━━ PROVIDED RECORDS ━━

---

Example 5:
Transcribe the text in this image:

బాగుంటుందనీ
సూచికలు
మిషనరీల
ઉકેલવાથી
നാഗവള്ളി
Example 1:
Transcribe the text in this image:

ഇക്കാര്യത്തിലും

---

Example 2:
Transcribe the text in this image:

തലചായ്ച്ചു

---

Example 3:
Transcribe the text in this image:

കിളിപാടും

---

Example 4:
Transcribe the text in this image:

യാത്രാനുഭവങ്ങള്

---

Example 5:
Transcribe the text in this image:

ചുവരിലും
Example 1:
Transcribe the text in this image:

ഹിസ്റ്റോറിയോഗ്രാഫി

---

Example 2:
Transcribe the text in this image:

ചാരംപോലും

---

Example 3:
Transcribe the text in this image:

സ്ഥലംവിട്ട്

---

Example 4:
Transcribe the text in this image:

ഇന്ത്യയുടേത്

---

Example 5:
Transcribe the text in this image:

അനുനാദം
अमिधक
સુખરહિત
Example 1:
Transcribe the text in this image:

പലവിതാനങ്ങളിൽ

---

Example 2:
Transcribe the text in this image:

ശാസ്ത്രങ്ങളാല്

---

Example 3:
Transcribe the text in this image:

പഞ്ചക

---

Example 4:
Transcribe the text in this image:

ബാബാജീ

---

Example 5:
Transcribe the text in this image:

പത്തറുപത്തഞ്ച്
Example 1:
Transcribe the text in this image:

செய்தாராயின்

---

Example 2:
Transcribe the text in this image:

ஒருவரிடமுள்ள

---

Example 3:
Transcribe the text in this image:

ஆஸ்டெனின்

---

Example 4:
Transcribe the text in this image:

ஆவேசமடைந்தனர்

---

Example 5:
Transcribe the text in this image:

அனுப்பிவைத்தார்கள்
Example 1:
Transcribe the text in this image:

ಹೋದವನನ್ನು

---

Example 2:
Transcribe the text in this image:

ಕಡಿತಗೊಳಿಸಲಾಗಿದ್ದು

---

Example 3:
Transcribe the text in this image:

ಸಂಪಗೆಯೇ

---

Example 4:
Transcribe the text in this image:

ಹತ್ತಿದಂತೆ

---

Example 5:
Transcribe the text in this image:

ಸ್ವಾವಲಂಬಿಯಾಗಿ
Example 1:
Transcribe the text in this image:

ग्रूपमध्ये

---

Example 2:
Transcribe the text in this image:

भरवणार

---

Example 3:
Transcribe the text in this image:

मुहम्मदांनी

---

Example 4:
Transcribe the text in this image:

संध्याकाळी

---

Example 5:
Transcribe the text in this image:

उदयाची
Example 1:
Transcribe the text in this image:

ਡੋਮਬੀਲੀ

━━━

» YOUR OBJECTIVE: Copy every record again, keeping each word unchanged.

» ANSWER SPACE:
---

Example 5:
Transcribe the text in this image:

బాగుంటుందనీ
సూచికలు
మిషనరీల
ઉકેલવાથી
നാഗവള്ളി
Example 1:
Transcribe the text in this image:

ഇക്കാര്യത്തിലും

---

Example 2:
Transcribe the text in this image:

തലചായ്ച്ചു

---

Example 3:
Transcribe the text in this image:

കിളിപാടും

---

Example 4:
Transcribe the text in this image:

യാത്രാനുഭവങ്ങള്

---

Example 5:
Transcribe the text in this image:

ചുവരിലും
Example 1:
Transcribe the text in this image:

ഹിസ്റ്റോറിയോഗ്രാഫി

---

Example 2:
Transcribe the text in this image:

ചാരംപോലും

---

Example 3:
Transcribe the text in this image:

സ്ഥലംവിട്ട്

---

Example 4:
Transcribe the text in this image:

ഇന്ത്യയുടേത്

---

Example 5:
Transcribe the text in this image:

അനുനാദം
अमिधक
સુખરહિત
Example 1:
Transcribe the text in this image:

പലവിതാനങ്ങളിൽ

---

Example 2:
Transcribe the text in this image:

ശാസ്ത്രങ്ങളാല്

---

Example 3:
Transcribe the text in this image:

പഞ്ചക

---

Example 4:
Transcribe the text in this image:

ബാബാജീ

---

Example 5:
Transcribe the text in this image:

പത്തറുപത്തഞ്ച്
Example 1:
Transcribe the text in this image:

செய்தாராயின்

---

Example 2:
Transcribe the text in this image:

ஒருவரிடமுள்ள

---

Example 3:
Transcribe the text in this image:

ஆஸ்டெனின்

---

Example 4:
Transcribe the text in this image:

ஆவேசமடைந்தனர்

---

Example 5:
Transcribe the text in this image:

அனுப்பிவைத்தார்கள்
Example 1:
Transcribe the text in this image:

ಹೋದವನನ್ನು

---

Example 2:
Transcribe the text in this image:

ಕಡಿತಗೊಳಿಸಲಾಗಿದ್ದು

---

Example 3:
Transcribe the text in this image:

ಸಂಪಗೆಯೇ

---

Example 4:
Transcribe the text in this image:

ಹತ್ತಿದಂತೆ

---

Example 5:
Transcribe the text in this image:

ಸ್ವಾವಲಂಬಿಯಾಗಿ
Example 1:
Transcribe the text in this image:

ग्रूपमध्ये

---

Example 2:
Transcribe the text in this image:

भरवणार

---

Example 3:
Transcribe the text in this image:

मुहम्मदांनी

---

Example 4:
Transcribe the text in this image:

संध्याकाळी

---

Example 5:
Transcribe the text in this image:

उदयाची
Example 1:
Transcribe the text in this image:

ਡੋਮਬੀਲੀ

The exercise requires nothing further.